◆ To-do list:
• A. In the Nighthawk kit write-up, which transceiver kit did the author actually order?
• B. Condense the paragraph of the Nighthawk kit write-up that begins "Some months ago" into a shorter version that keeps its main facts.
• C. Switch "SSB" to "AM" in the Nighthawk kit write-up and give the text from "The kit delivered" to "nighthawk?  ;-)  )".

◆ Supplied passage:
begin

August 20, 2016:
Revised: v1.0

Taming a Chinese Nighthawk 40m CW Transceiver Kit

This Chinese CW transceiver kit had a host of problems. With some effort, I got all of this kit’s many design faults resolved and the transceiver working nicely. A very satisfying result. Here are the details to quickly and easily fix your kit. 

Figure 1 : The completed Nighthawk 40m CW transceiver, at present without a top cover


Some months ago, I ordered a transceiver kit from one of those Chinese suppliers on the internet. Since we cannot get mail delivered reliably here in the desert, I get items like this kit sent to an address in London. When I next visit the city, I collect my mail. As you can imagine, a few months can easily pass between an order, the delivery from China, and my collecting it.

Despite the delays,this system seems to work reasonably well. However, when I collected this transceiver kit, it became quickly obvious that the kit I had received was completely different to the one I had ordered!
The kit delivered was a Nighthawk 40m CW transceiver (夜鹰), but I had actually ordered a “Kangaroo” ( 袋鼠) SSB transceiver kit. (How can anyone mistake a kangaroo for a nighthawk?  ;-)  ) 

This was to be just the first of a lengthy saga of problems with this kit.

Too much time had passed since my order to address the problem with the supplier in any sensible way, and my verbal Cantonese and Mandarin skills are non-existent, so I decided to just build the kit I’d received.

end

◆ Information supplied:
begin

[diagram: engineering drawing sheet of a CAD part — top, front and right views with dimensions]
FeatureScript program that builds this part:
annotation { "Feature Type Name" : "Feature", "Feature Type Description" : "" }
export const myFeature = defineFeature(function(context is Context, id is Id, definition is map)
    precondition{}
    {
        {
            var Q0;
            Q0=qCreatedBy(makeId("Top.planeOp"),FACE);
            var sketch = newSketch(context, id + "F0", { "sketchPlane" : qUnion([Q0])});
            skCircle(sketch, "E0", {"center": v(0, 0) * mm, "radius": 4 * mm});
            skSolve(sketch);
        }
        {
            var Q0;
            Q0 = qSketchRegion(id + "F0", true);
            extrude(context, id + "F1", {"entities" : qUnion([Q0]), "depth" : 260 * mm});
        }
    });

end

◆ Answers provided:
• A. A "Kangaroo" (袋鼠) SSB transceiver kit.

• B. The author ordered a transceiver kit from a Chinese online supplier. Mail delivery is unreliable in the desert where the author lives, so such orders go to an address in London and are collected on visits there. Several months can pass between ordering and collection.

• C.
The kit delivered was a Nighthawk 40m CW transceiver (夜鹰), but I had actually ordered a “Kangaroo” ( 袋鼠) AM transceiver kit. (How can anyone mistake a kangaroo for a nighthawk?  ;-)  )